Dr. Gideon Rappaport will be discussing and signing copies of Hamlet: Edited and Annotated by Gideon Rappaport at La Jolla, California’s literary institution D.G. Wills Books.
When: Thursday, February 15, 7PM
Where: D.G. Wills Books, 7461 Girard Ave, La Jolla, CA
Though it is one of Shakespeare’s greatest and most beloved plays, Hamlet has been repeatedly misunderstood. This is partly because audience assumptions about the nature of reality have undergone huge changes between Shakespeare’s time and ours. In the name of those different assumptions, modern scholars, play directors, and film producers have often wrenched Shakespeare’s play out of its intended meaning. The result is that for most people what this great play is really about has been almost entirely obscured. Founded on the best scholarship of the past, William Shakespeare’s Hamlet not only provides precise glosses on the meanings of particular words and phrases as they would have been understood by Shakespeare’s audience and specific suggestions for actors and directors. More importantly, it clarifies the profound dramatic through-line of the play. The commentary in the annotation demonstrates that the story of Shakespeare’s Hamlet is not of a man “who could not make up his mind,” or who thinks too much to act, or who exhibits the relativity of all values, or who is Oedipally in love with his mother, or who melancholically wishes he were dead. These and other non-Shakespearean interpretations superimposed on the play in the last hundred years vanish into insignificance in the face of the actual story of Hamlet as revealed in the original meanings of its speeches and their interrelation. That story is of a man who, in a dangerous and paradoxical moral situation—which stands for the situation of every one of us—becomes guilty of a tragic moral fall and then undergoes a spiritual turning leading to redemption.

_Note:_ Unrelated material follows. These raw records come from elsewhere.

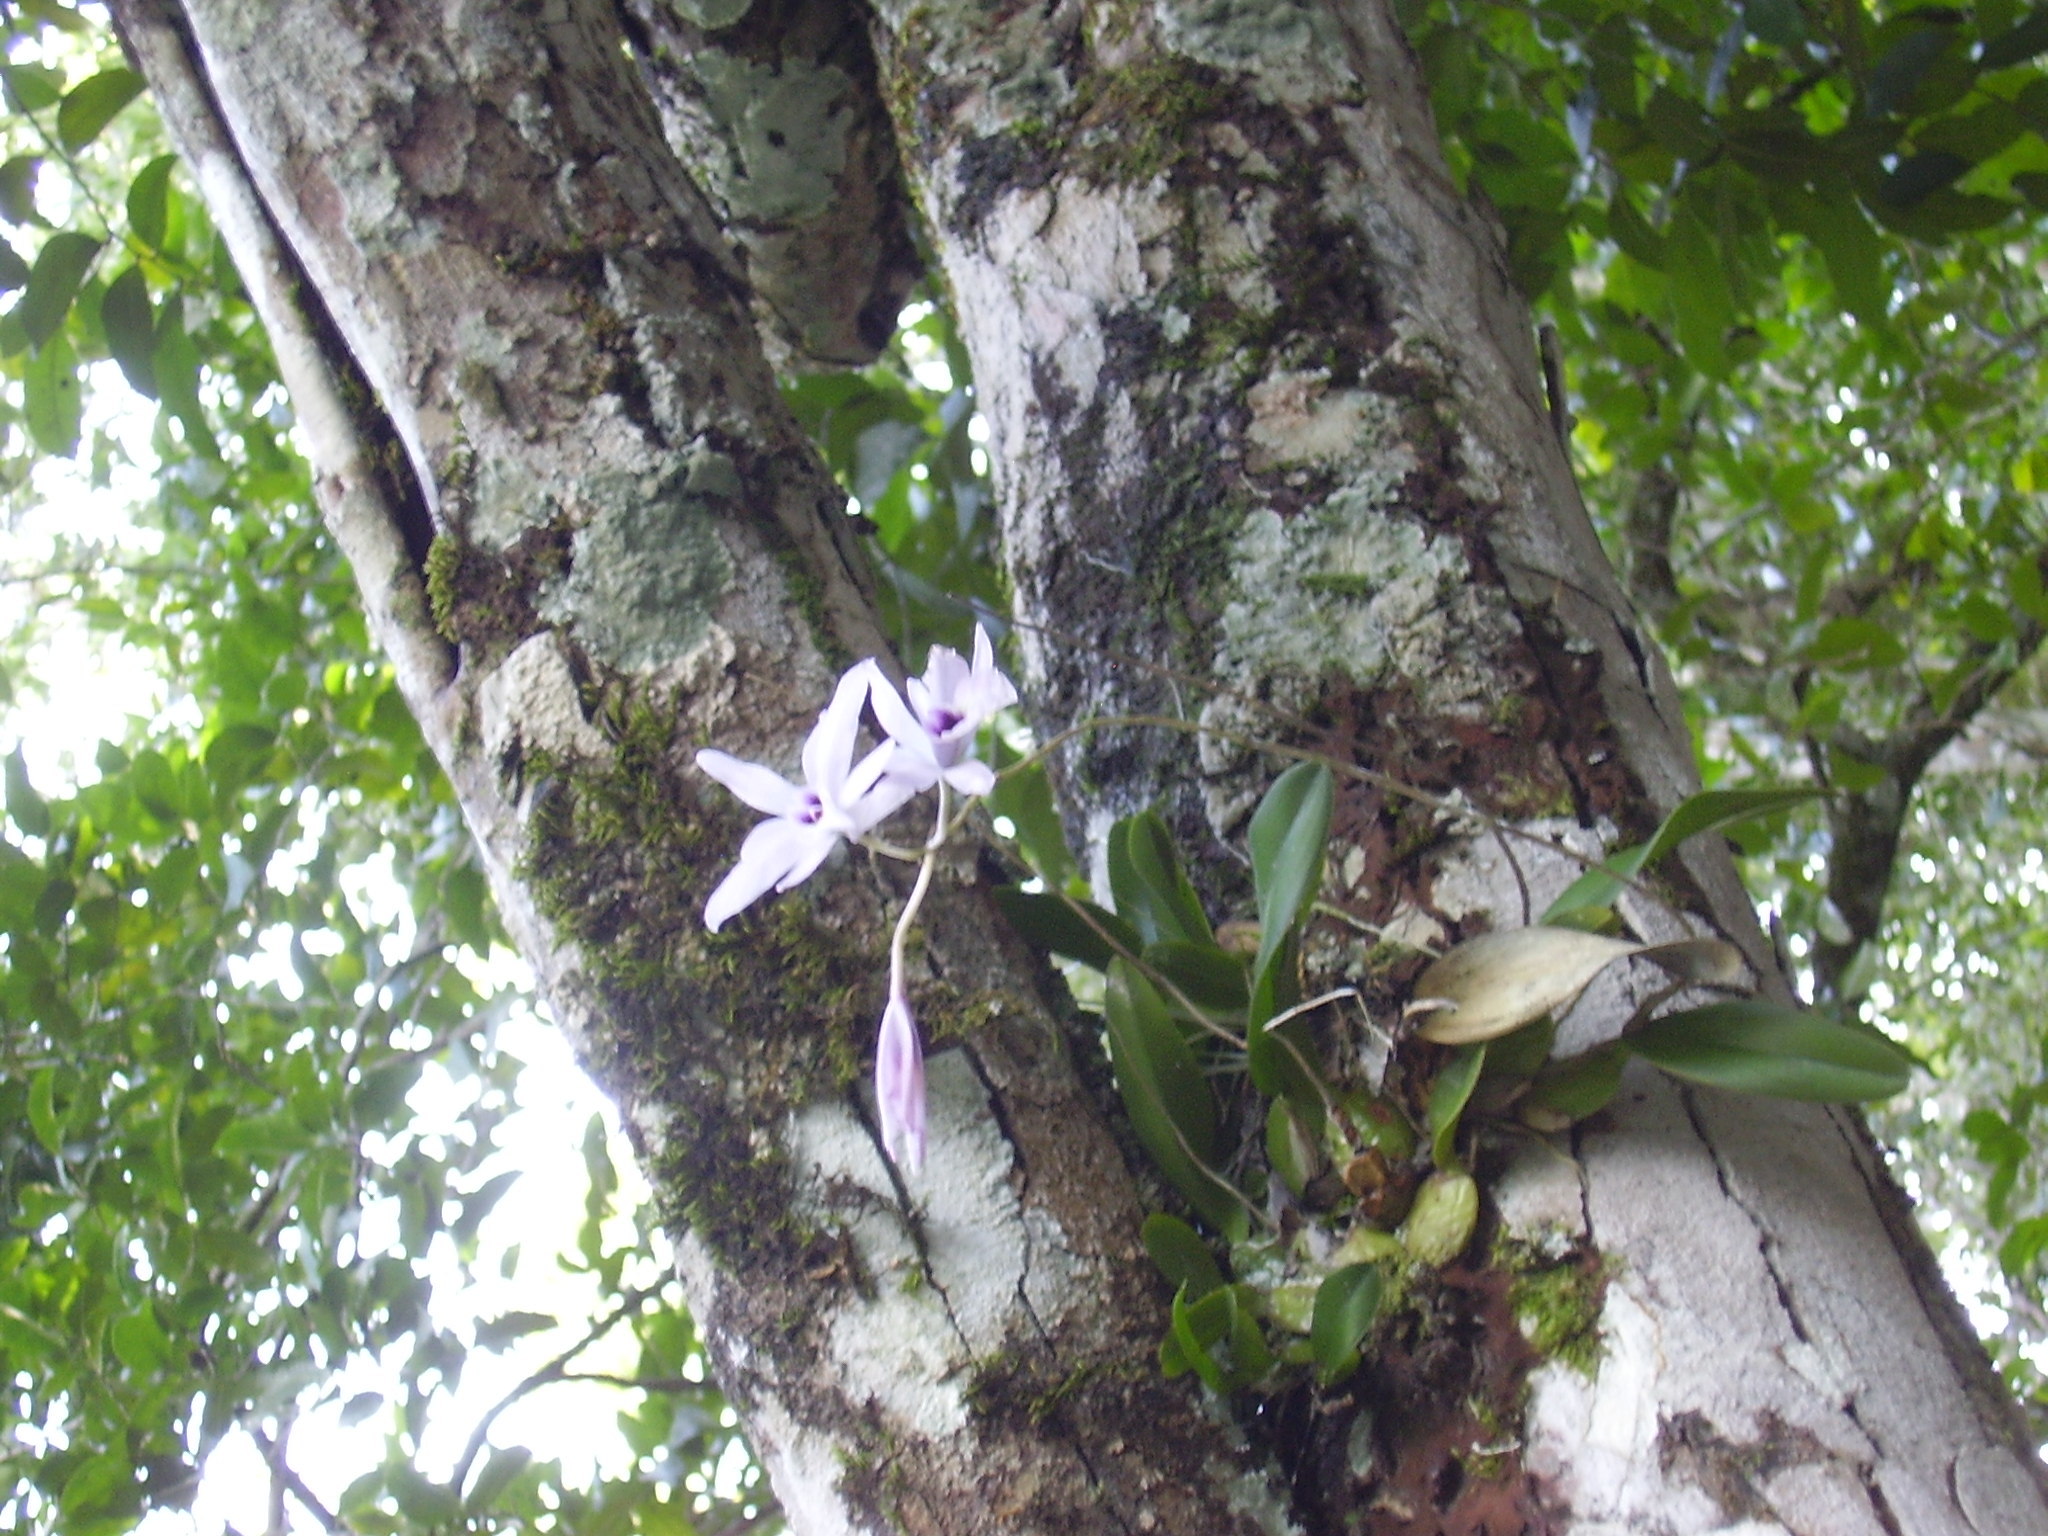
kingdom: Plantae
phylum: Tracheophyta
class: Liliopsida
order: Asparagales
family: Orchidaceae
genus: Laelia
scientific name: Laelia rubescens
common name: Pale laelia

Gideon Rappaport has an honors B.A. in Literature and History from Cowell College, University of California at Santa Cruz, and an M.A. and Ph.D. in British and American Literature from Brandeis University. He has taught Shakespeare, British Literature, and Humanities at Hamilton College, SUNY Cortland, Concordia University, and the University of New Hampshire, and at The Bishop’s School and La Jolla Country Day School in La Jolla, California. His many articles, reviews and books include Appreciating Shakespeare, which can also be heard as a podcast on Buzzsprout at “Appreciating Shakespeare with Doctor Rap.” Rappaport has also served as theatrical dramaturge for professional theaters including the Old Globe Theatre, the California Shakespeare Festival, the British-American Youth Festival Theatre, the San Diego Repertory Theatre, the North Coast Repertory Theatre, the Intrepid Theatre, the Moonlight, the Poor Players, the New Fortune Theatre Company, and the Coronado Community Theatre, and the San Diego Shakespeare Society, as well as school productions at The Bishop’s School and La Jolla Country Day School. He has lectured on Shakespeare for continued learning programs at University of California at San Diego and University of San Diego, for the Honors Seminars of the San Diego City Schools, Friends of the Library in several cities, the San Diego Shakespeare Society, and conventions of the National Association of Independent Schools and the California Association of Independent Schools.